▶ What you will do
An exact copy of all the lines below is required, with every image left out.

▶ Information supplied
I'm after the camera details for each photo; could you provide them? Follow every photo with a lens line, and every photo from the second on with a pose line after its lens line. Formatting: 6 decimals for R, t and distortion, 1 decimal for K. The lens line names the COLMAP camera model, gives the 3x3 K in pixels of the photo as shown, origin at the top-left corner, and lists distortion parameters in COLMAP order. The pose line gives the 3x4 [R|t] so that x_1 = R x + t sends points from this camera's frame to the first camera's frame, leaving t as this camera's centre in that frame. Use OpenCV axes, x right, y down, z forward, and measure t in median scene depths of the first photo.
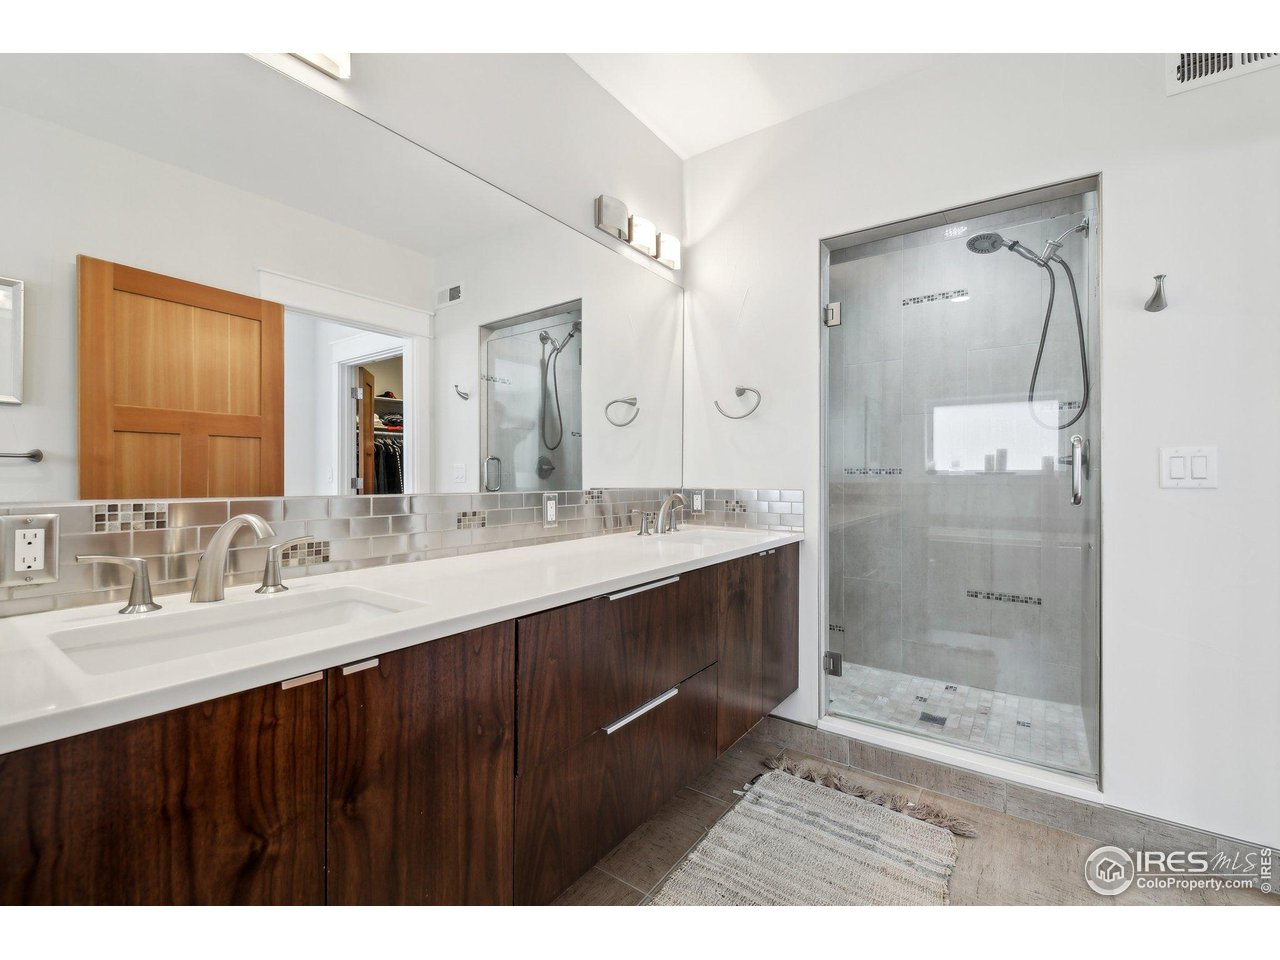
lens RADIAL K [[563.7, 0, 638.6], [0, 563.7, 472.5], [0, 0, 1]] dist [-0.006879, -0.003434]
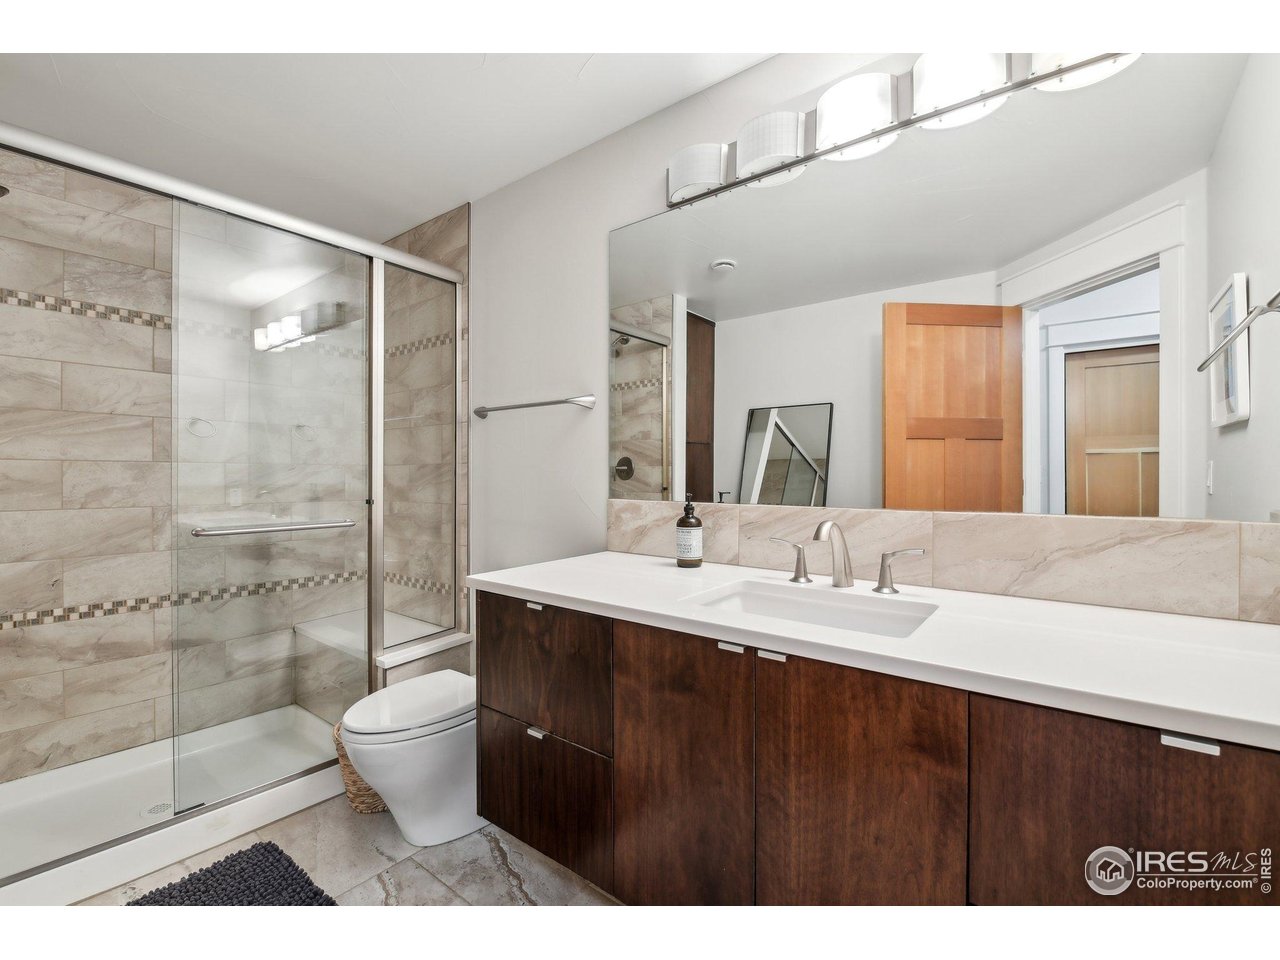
lens RADIAL K [[563.7, 0, 652.0], [0, 563.7, 483.2], [0, 0, 1]] dist [-0.006879, -0.003434]
pose [[-0.065464, -0.000831, -0.997855, 0.792373], [0.012775, 0.999917, -0.001671, -0.012149], [0.997773, -0.012857, -0.065448, 0.992491]]
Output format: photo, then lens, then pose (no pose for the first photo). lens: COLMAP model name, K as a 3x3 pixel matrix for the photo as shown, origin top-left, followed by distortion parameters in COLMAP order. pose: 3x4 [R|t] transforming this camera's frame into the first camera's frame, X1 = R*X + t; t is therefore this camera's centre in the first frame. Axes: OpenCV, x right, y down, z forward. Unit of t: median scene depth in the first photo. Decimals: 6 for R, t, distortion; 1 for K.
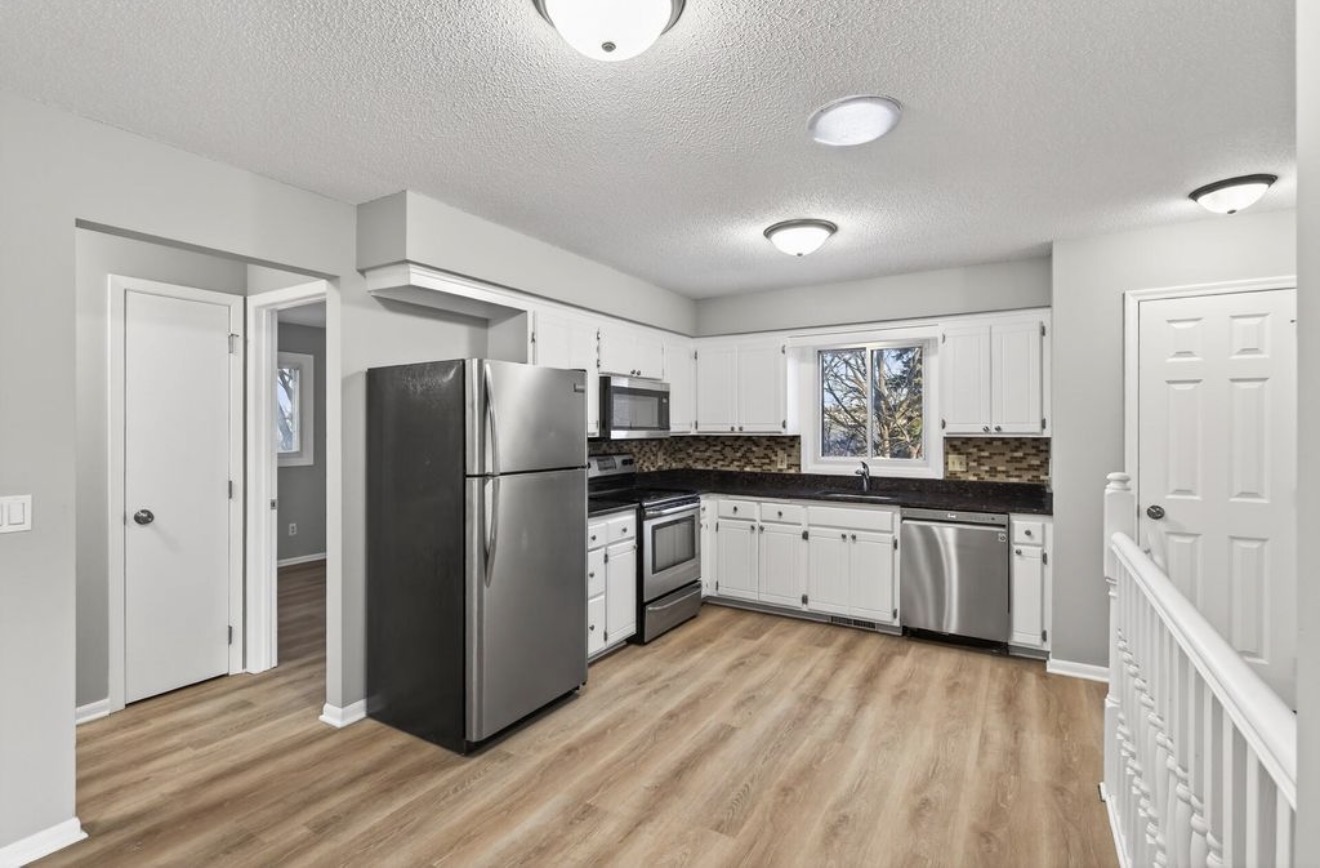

▶ Answer to this task
I'm after the camera details for each photo; could you provide them? Follow every photo with a lens line, and every photo from the second on with a pose line after its lens line. Formatting: 6 decimals for R, t and distortion, 1 decimal for K. The lens line names the COLMAP camera model, gives the 3x3 K in pixels of the photo as shown, origin at the top-left corner, and lists distortion parameters in COLMAP order. The pose line gives the 3x4 [R|t] so that x_1 = R x + t sends points from this camera's frame to the first camera's frame, leaving t as this camera's centre in that frame. Use OpenCV axes, x right, y down, z forward, and measure t in median scene depths of the first photo.
lens RADIAL K [[563.7, 0, 638.6], [0, 563.7, 472.5], [0, 0, 1]] dist [-0.006879, -0.003434]
lens RADIAL K [[563.7, 0, 652.0], [0, 563.7, 483.2], [0, 0, 1]] dist [-0.006879, -0.003434]
pose [[-0.065464, -0.000831, -0.997855, 0.792373], [0.012775, 0.999917, -0.001671, -0.012149], [0.997773, -0.012857, -0.065448, 0.992491]]
Output format: photo, then lens, then pose (no pose for the first photo). lens: COLMAP model name, K as a 3x3 pixel matrix for the photo as shown, origin top-left, followed by distortion parameters in COLMAP order. pose: 3x4 [R|t] transforming this camera's frame into the first camera's frame, X1 = R*X + t; t is therefore this camera's centre in the first frame. Axes: OpenCV, x right, y down, z forward. Unit of t: median scene depth in the first photo. Decimals: 6 for R, t, distortion; 1 for K.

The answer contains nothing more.